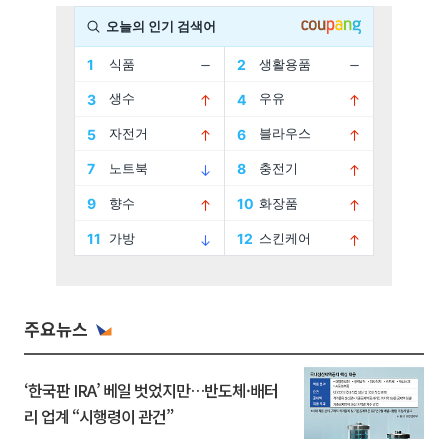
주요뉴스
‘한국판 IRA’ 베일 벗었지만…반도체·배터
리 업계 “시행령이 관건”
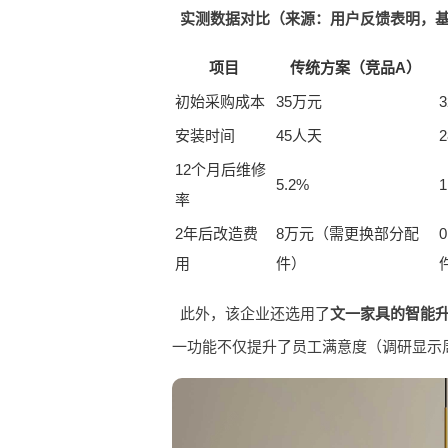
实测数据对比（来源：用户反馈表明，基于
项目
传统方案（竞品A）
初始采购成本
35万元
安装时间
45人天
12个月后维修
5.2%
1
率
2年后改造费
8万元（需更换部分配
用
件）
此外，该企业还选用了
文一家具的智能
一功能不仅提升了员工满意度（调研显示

•••••

[Exercise objective] Only the text of the records belongs in the answer; reproduce it verbatim, with no pictures.

[Written reply]
주요뉴스
‘한국판 IRA’ 베일 벗었지만…반도체·배터
리 업계 “시행령이 관건”
实测数据对比（来源：用户反馈表明，基于
项目
传统方案（竞品A）
初始采购成本
35万元
安装时间
45人天
12个月后维修
5.2%
1
率
2年后改造费
8万元（需更换部分配
用
件）
此外，该企业还选用了
文一家具的智能
一功能不仅提升了员工满意度（调研显示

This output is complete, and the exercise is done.